* _What you will do_: Can you pull out the lines in the entries below from the one containing "256 01 Benešov" to the one containing "Fotogalerie", both included, and copy them verbatim?

* _Exercise data_:
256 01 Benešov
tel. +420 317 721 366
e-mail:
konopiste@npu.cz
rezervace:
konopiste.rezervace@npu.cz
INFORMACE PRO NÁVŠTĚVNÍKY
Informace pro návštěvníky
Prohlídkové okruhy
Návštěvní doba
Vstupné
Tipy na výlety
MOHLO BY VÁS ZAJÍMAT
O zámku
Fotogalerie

...

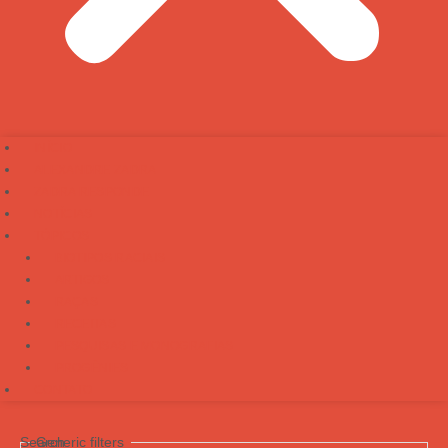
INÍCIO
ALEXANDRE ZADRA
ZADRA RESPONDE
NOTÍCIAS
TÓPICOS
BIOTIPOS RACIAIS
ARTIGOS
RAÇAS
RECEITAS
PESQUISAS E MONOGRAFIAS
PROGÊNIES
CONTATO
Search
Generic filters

* _Answer_:
256 01 Benešov
tel. +420 317 721 366
e-mail:
konopiste@npu.cz
rezervace:
konopiste.rezervace@npu.cz
INFORMACE PRO NÁVŠTĚVNÍKY
Informace pro návštěvníky
Prohlídkové okruhy
Návštěvní doba
Vstupné
Tipy na výlety
MOHLO BY VÁS ZAJÍMAT
O zámku
Fotogalerie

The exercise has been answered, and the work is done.